Between plastics and certainties: recycling patrols in southern Gran Canaria

GH Maspalomas24 Saturday, August 02, 2025

An ordinary summer morning in Tunte in 2025 isn't so ordinary when a patrol car appears around the corner, bearing neither a badge nor a weapon, but words. Words to explain that not everything fits in a bag, that separating isn't dividing, but caring. These are officers from the Canarias Recicla Foundation in Tenerife, who have set out on foot through the streets of the old town of San Bartolomé de Tirajana and through the network of homes that still breathe under the scorching Maspalomas sun.

They don't come to fine, but to listen. Sometimes, that's harder. Because there's no manual that teaches an elderly woman to distinguish between a yogurt container and a butter container. But they try. And while they're at it, they receive a double lesson: one that isn't written in any brochure. That of the neighbors who open their doors not only to the trash can, but to their questions, their complaints, their way of life.

It's a national campaign—that's what the paper says. But when you go down to the land, when you step into the dust of the ravine and talk to those who have spent years dealing with broken containers or not knowing where the cartons go, then everything takes on another dimension. More human. More political. More relatable.

They say this is the circular economy. But here, in southern Gran Canaria, the circular economy is the eternal return of unsolved problems: poorly located containers, a lack of education, tourist waste that no one takes responsibility for, and a widespread feeling that everything is too slow for a world that consumes too quickly.

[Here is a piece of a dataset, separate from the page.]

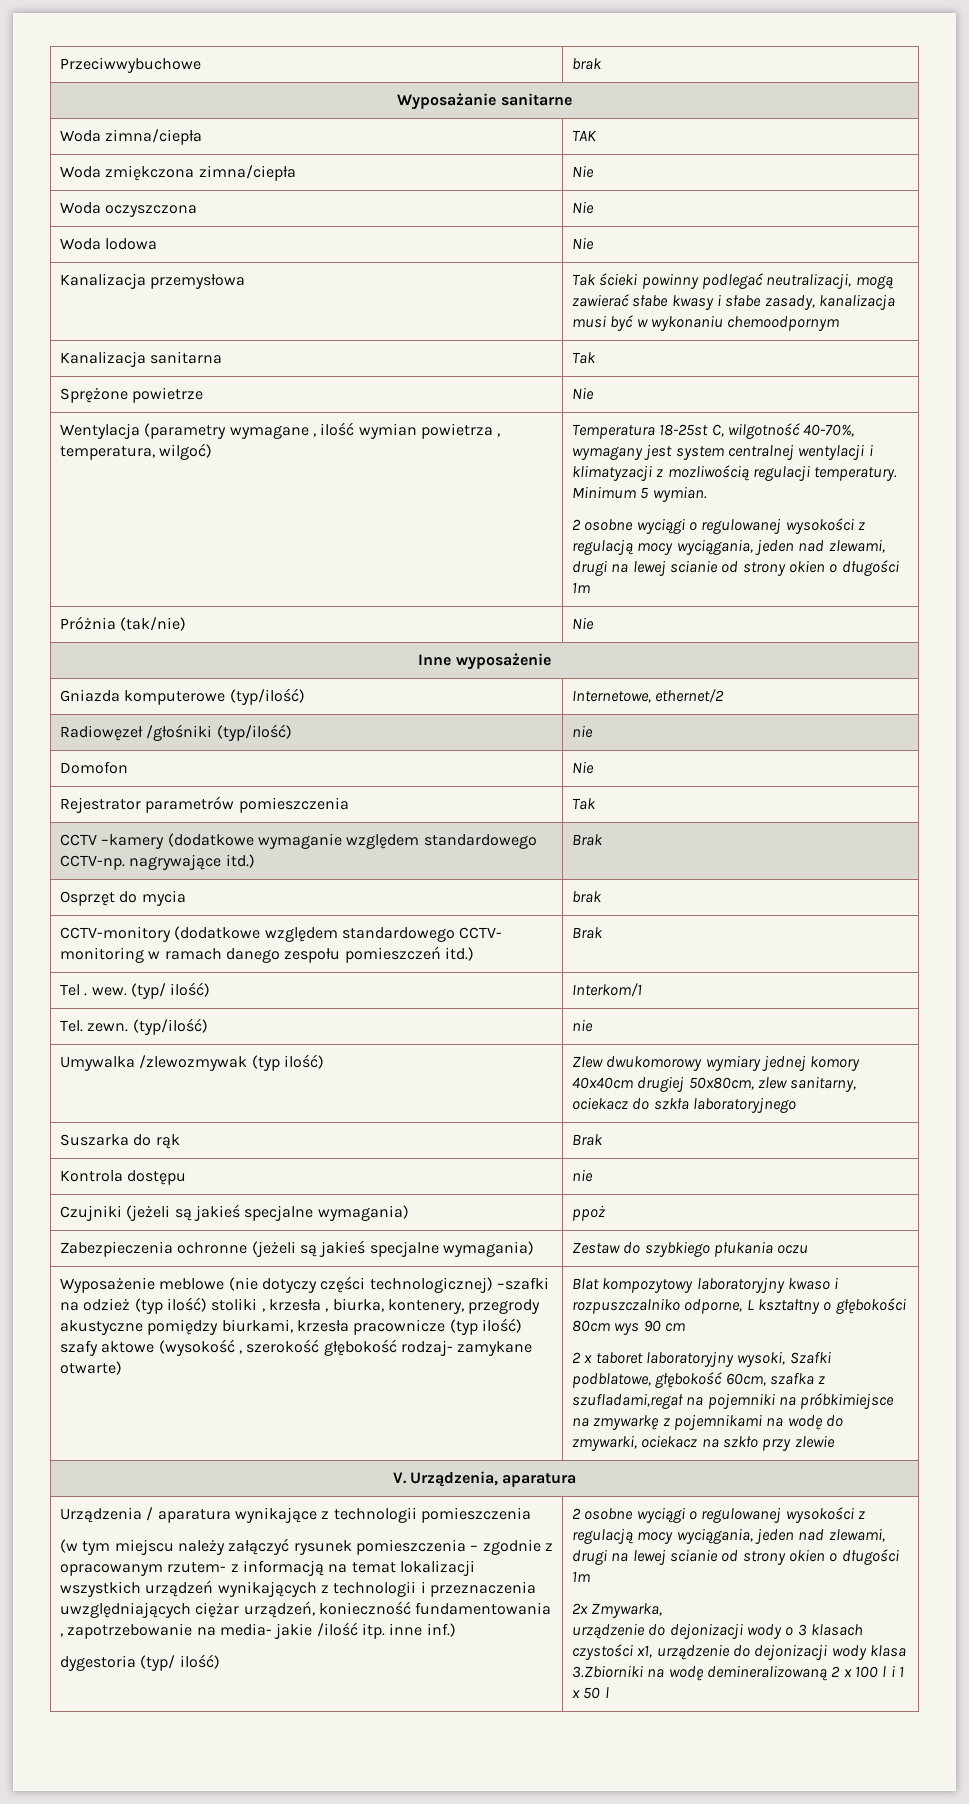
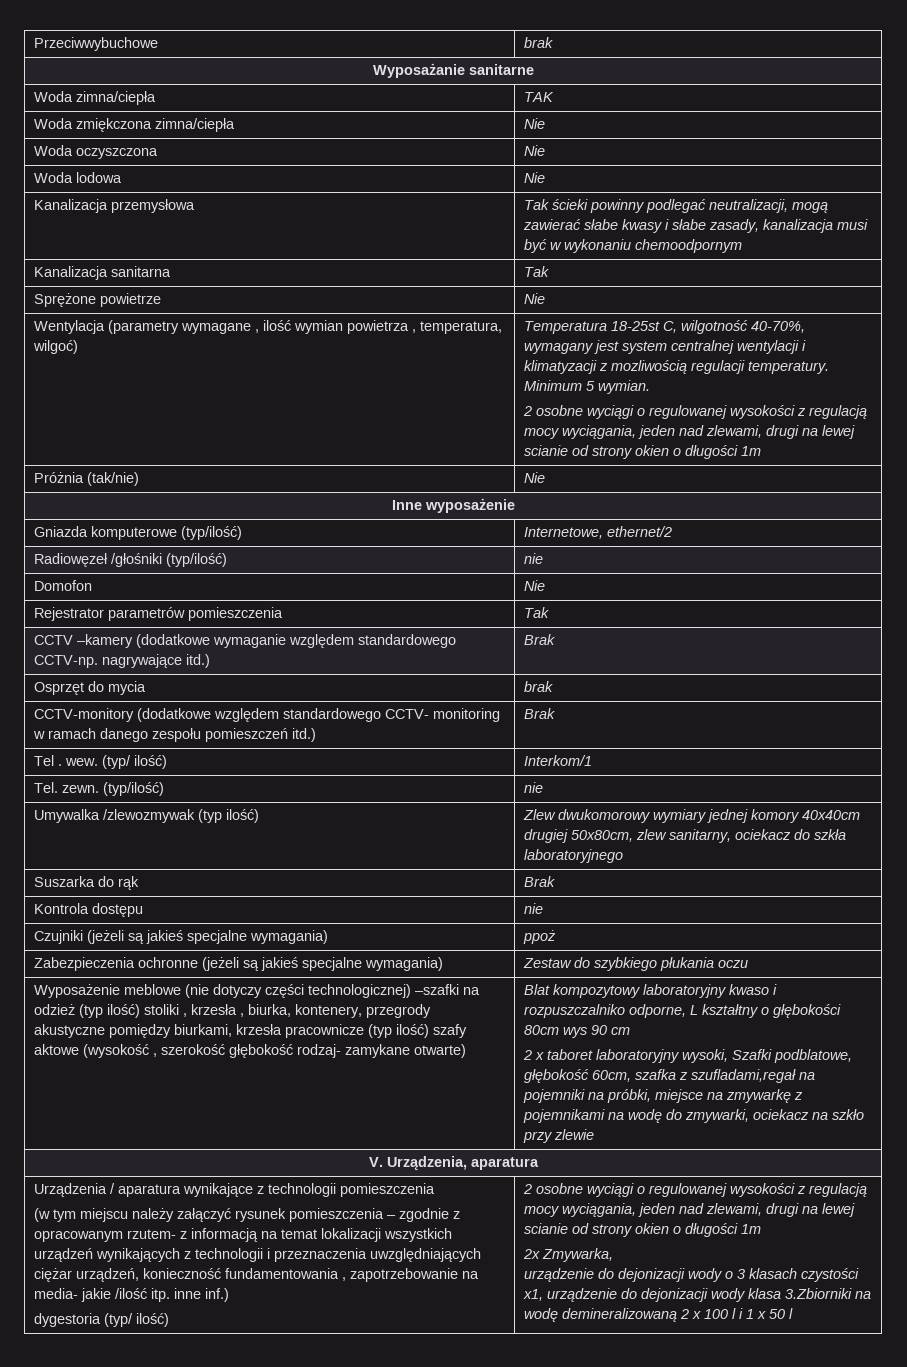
[800,1393,895,1409] próbkimiejsce -> [607,1089,704,1103] próbki, miejsce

And yet, there they are. Young and not so young, who believe in what they do, even if they sometimes have to repeat the difference between the blue and yellow bins a thousand times. Because, beyond plastic, what they're trying to recycle is awareness. And that truly is a heroic task. The Foundation calls it the "Unstoppable Movement." Perhaps it is. Although here, under the sun and the haze, what prevails is not the motto, but perseverance. Silent work. One-on-one pedagogy. In a square, in a doorway, in a vacant lot. Because only in this way—without rushing, without sermons, without superiority—can we build a future that doesn't smell like a landfill.